Previously, Emery’s teams have relied heavily upon central support for the attack: Ivan Rakitic, Juan Mata and David Silva are just a few of the prominent stars who have thrived in the No. 10 role of an Emery side. The Spaniard was expected to allow Ozil to flourish in his preferred 4-2-3-1 formation, but that has not come to pass.

To his credit, Emery has shown tactical flexibility to meet the varying challenges of the opposition (he played 4-4-2 against Crystal Palace, for example) but his systems have generally not played to the strengths of his best players. Previous record signing Ozil is not starting and current record signing Nicolas Pepe looks ineffective.

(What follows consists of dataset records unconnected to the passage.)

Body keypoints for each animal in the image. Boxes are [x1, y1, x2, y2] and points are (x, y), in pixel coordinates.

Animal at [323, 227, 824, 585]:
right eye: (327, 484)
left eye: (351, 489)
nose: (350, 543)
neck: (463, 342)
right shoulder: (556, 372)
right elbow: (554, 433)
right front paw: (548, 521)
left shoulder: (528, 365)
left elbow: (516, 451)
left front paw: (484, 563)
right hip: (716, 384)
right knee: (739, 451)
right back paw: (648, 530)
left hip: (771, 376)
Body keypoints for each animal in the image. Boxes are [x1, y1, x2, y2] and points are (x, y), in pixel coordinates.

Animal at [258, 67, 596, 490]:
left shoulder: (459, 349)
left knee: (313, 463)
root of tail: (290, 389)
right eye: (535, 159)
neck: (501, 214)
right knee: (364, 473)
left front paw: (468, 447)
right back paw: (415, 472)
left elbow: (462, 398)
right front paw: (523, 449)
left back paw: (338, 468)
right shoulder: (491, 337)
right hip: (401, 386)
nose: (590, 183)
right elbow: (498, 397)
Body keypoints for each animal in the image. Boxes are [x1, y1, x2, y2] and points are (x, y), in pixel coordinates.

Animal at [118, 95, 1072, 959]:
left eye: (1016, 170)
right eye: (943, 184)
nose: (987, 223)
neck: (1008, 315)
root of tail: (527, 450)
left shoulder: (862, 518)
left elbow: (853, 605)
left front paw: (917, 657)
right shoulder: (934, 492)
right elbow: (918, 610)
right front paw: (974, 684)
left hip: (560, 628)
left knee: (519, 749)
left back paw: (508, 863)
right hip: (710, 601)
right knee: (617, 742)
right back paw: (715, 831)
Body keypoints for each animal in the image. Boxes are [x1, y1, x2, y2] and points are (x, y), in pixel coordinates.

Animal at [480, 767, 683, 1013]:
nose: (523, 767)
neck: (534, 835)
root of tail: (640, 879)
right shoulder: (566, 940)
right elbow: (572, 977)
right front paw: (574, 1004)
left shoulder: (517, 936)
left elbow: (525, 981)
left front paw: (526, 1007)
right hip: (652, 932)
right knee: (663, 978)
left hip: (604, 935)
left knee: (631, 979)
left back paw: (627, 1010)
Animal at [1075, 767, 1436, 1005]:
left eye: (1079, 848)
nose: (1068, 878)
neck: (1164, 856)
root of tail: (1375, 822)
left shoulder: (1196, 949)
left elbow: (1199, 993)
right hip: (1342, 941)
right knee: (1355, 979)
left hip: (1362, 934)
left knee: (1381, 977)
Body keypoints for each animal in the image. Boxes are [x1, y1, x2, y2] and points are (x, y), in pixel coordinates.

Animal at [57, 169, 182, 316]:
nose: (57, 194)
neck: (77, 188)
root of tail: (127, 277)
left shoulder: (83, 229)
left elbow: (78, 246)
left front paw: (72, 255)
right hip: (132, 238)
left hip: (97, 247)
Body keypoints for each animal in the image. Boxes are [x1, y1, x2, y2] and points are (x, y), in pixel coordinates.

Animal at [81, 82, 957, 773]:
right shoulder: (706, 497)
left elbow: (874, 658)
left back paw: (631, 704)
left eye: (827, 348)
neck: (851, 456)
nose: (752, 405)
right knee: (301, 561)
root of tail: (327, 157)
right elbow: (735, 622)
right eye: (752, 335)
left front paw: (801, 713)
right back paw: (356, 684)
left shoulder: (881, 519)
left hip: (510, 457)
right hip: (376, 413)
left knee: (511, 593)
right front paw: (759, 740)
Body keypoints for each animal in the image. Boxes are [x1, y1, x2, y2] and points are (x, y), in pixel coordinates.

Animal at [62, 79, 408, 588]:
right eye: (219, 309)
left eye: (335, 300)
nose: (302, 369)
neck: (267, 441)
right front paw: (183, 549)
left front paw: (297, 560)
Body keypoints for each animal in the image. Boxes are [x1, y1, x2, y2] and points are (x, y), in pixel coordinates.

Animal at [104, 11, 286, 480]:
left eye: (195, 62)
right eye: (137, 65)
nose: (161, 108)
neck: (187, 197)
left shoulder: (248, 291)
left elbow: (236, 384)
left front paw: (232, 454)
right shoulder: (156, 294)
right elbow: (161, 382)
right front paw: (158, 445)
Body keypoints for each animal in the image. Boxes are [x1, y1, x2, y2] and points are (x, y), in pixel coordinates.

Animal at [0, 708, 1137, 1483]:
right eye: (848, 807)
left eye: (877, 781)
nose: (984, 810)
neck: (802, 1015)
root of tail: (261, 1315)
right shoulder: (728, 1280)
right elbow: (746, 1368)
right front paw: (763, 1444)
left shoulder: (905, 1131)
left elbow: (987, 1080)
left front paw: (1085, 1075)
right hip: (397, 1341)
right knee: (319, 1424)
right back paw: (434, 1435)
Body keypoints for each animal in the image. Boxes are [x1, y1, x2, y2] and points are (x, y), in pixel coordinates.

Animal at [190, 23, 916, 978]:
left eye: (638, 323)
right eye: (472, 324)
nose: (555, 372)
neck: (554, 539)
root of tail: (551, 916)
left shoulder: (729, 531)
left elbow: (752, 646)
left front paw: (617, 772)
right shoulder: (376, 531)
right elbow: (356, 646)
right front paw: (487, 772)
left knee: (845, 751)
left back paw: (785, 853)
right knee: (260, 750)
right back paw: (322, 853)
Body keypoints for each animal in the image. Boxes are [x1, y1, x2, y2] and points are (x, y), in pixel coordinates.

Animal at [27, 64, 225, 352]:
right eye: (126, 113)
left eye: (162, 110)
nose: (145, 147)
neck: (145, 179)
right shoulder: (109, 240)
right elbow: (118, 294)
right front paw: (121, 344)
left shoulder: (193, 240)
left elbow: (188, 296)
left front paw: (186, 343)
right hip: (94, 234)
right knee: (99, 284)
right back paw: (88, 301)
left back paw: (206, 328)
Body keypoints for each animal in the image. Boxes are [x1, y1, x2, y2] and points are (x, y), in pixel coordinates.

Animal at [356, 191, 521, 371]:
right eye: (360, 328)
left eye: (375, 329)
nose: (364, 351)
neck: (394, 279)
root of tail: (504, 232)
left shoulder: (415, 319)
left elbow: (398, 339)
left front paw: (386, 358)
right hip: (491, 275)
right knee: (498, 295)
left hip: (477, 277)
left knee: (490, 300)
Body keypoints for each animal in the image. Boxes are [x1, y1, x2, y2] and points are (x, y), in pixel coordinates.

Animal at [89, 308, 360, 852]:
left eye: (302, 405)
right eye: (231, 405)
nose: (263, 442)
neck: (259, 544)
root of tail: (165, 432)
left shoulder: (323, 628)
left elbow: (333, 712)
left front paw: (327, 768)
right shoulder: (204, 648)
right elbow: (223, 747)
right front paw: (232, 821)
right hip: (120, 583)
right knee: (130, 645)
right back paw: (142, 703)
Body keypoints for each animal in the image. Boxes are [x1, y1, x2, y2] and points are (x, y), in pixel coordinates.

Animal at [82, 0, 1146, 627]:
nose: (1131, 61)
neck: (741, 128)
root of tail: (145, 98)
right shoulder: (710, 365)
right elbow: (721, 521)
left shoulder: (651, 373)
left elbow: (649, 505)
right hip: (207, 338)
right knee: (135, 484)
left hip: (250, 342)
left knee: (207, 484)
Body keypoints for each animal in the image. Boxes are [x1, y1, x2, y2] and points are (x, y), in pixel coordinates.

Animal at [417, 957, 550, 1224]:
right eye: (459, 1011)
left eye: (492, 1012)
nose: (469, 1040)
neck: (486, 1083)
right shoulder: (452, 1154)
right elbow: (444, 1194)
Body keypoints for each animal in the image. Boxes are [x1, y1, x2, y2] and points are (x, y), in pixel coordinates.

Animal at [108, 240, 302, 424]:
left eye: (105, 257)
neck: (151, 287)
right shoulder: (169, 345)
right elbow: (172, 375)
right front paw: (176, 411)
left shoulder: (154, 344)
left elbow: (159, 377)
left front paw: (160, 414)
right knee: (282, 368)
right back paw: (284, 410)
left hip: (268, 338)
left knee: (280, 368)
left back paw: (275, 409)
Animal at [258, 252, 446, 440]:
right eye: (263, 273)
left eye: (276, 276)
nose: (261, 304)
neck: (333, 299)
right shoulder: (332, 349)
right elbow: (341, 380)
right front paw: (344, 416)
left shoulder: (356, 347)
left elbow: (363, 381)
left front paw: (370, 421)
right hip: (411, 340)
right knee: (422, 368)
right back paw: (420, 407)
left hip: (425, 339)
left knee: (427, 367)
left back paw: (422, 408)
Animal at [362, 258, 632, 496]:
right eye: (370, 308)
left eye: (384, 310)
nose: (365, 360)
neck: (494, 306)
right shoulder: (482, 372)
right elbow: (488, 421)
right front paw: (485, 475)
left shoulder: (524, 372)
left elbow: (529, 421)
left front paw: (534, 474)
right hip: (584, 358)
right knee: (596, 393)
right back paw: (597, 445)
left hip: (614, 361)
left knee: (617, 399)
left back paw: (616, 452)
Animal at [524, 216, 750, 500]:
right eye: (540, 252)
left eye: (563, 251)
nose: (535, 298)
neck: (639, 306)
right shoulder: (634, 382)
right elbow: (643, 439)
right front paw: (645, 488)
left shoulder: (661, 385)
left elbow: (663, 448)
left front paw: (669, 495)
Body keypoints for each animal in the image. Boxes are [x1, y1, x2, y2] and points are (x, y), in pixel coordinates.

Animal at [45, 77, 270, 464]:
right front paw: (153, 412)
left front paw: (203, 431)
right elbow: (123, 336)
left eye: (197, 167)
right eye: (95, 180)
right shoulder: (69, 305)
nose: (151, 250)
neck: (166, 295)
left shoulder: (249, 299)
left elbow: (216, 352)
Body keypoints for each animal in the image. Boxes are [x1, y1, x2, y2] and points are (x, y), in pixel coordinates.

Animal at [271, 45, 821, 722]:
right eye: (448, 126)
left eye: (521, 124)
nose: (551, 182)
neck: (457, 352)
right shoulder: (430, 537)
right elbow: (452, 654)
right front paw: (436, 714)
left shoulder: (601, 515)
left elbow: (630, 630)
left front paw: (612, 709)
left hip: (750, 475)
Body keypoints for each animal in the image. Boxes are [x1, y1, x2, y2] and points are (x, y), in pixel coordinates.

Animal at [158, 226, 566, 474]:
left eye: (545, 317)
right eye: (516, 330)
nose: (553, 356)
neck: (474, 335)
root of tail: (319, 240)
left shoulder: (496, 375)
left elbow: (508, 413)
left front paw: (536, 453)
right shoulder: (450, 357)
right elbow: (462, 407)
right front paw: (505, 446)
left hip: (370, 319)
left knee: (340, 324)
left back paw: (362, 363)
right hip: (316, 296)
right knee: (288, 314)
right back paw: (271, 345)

After 10 matches played, Arsenal are fifth in the Premier League. This may seem like a reasonable league placement for the club at this point. After all, Emery is a Europa League specialist.

But a fanbase who have been fed filet mignon for two decades are now being served greasy fast food burgers.

The Gunners faithful will look with envy across London to Chelsea, where Frank Lampard is bringing excitement and entertainment back to Stamford Bridge, with relatively limited resources and comparatively greater defensive issues.

The same fans may also turn green when looking at the competent and thrilling soccer being played by Brendan Rodgers at Leicester. On another timeline, the Ulsterman succeeded Wenger instead of Emery.

Liverpool and Manchester City may have earmarked the top two spots in the league, but there are two remaining Champions League qualification spots that are essentially up for grabs this season. Emery’s choice to embrace Stoke-esque physical directness over his club’s trademark beautiful expansive play means they are squandering their opportunity to reclaim their seat at Europe’s top table.